#### GOAL OF THE EXERCISE:
Count how many lines in the listing below contain the string "Instrukcya", matching case exactly, and reply with that number alone.

#### PROVIDED DATA:
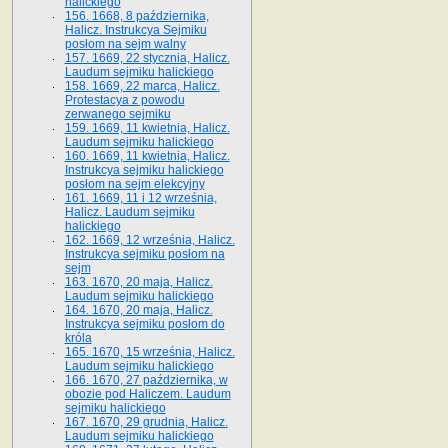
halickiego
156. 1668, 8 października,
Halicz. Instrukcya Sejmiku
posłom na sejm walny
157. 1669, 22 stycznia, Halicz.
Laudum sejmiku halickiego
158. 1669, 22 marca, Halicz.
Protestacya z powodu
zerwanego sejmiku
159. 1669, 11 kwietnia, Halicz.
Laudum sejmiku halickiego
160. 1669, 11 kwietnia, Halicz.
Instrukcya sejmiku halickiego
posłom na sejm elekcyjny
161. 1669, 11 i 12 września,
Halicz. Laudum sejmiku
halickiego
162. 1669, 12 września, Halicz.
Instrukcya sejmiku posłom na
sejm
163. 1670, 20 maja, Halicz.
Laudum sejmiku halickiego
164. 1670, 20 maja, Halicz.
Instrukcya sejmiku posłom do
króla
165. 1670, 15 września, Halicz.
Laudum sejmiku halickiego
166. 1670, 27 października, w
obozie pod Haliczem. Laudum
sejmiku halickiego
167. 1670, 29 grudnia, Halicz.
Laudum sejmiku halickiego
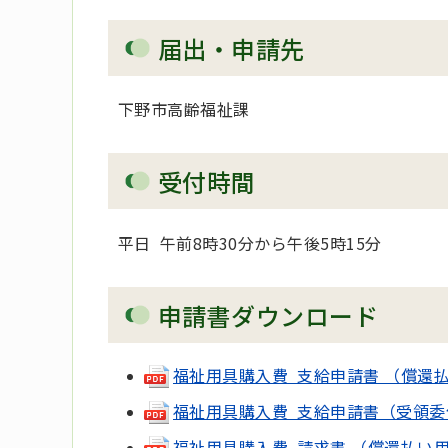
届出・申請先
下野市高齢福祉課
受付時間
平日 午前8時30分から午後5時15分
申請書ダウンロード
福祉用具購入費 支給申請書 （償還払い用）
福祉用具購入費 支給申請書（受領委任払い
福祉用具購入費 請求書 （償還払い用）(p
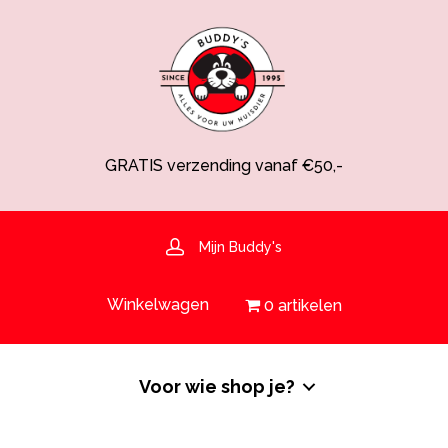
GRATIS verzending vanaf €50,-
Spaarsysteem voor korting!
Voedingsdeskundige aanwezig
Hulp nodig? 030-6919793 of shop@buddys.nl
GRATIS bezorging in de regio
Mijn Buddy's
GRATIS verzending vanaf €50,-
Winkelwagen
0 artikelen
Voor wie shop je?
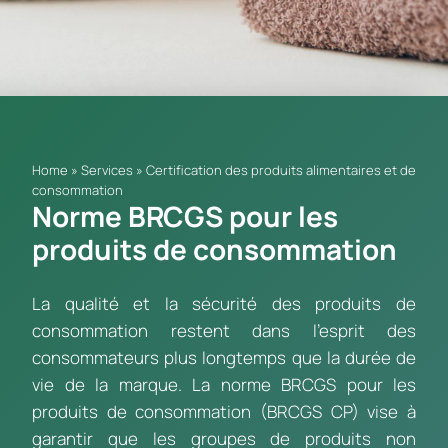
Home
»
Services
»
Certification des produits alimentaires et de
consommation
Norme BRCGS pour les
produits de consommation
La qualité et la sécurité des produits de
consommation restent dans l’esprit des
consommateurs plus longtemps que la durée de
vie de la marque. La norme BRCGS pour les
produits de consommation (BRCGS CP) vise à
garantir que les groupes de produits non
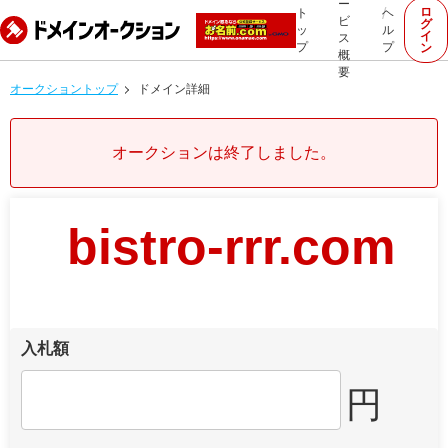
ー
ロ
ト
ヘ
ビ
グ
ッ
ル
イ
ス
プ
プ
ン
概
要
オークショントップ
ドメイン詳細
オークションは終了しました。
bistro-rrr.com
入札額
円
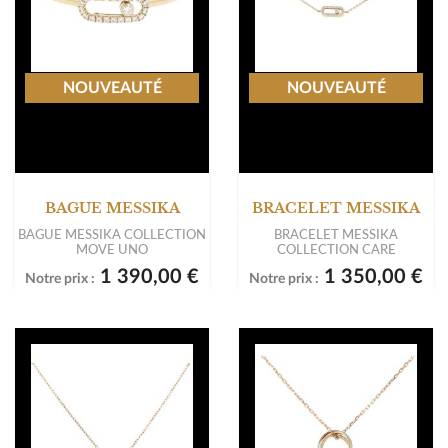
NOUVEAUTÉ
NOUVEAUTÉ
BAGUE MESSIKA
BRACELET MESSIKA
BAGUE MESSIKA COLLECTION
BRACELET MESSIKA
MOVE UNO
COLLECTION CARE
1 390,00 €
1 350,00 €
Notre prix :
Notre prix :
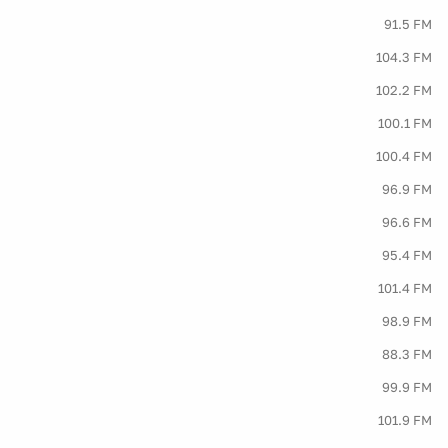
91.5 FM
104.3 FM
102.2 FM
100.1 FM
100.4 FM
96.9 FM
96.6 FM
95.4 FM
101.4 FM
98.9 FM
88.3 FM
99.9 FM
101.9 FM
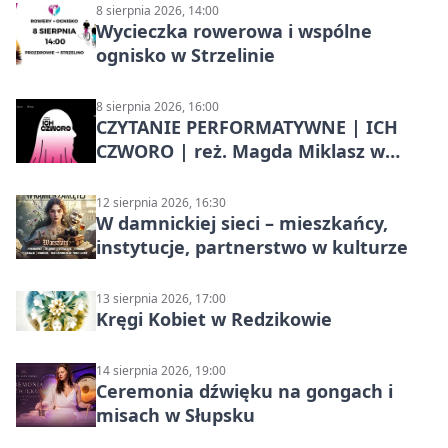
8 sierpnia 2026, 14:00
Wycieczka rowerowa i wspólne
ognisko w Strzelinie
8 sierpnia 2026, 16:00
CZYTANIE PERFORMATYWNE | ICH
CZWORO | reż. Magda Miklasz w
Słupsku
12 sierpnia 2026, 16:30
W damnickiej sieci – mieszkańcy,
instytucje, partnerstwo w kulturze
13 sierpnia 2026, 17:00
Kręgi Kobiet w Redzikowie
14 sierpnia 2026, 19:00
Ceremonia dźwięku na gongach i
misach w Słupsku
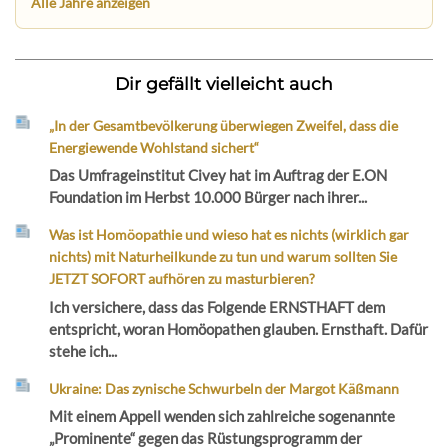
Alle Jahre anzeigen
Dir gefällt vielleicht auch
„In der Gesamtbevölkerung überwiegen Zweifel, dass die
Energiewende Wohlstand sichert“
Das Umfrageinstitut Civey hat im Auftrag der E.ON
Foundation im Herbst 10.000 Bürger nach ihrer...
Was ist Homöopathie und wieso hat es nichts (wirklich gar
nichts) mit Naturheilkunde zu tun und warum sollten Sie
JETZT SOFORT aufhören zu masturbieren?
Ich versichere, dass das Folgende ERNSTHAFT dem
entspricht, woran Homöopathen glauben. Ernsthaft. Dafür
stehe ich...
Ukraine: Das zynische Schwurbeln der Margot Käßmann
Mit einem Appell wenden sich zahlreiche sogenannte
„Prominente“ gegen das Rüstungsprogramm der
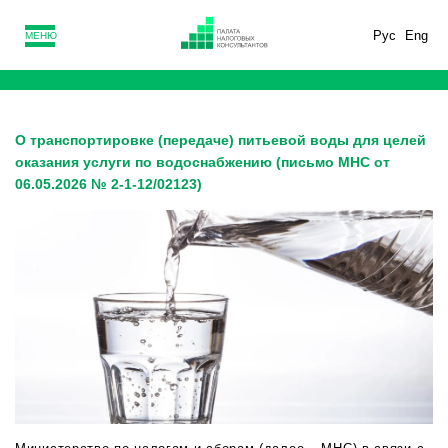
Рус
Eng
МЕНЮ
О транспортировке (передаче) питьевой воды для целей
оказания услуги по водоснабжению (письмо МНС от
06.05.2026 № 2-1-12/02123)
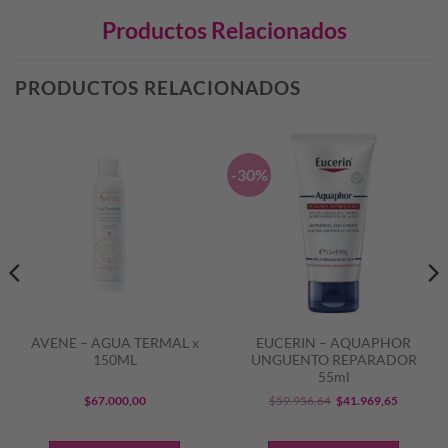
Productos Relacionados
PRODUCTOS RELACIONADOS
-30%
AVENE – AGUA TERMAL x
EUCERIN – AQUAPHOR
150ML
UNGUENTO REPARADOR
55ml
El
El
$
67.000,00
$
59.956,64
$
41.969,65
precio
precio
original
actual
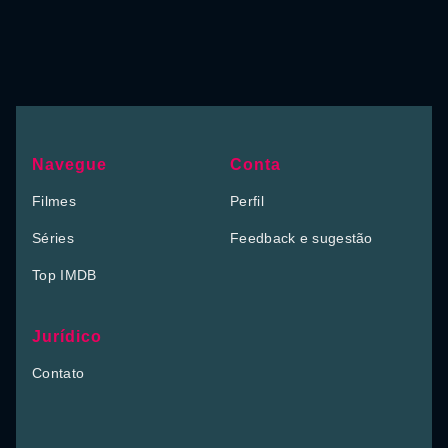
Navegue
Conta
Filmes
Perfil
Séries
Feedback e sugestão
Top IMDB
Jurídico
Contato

#### EXPECTED OUTPUT:
4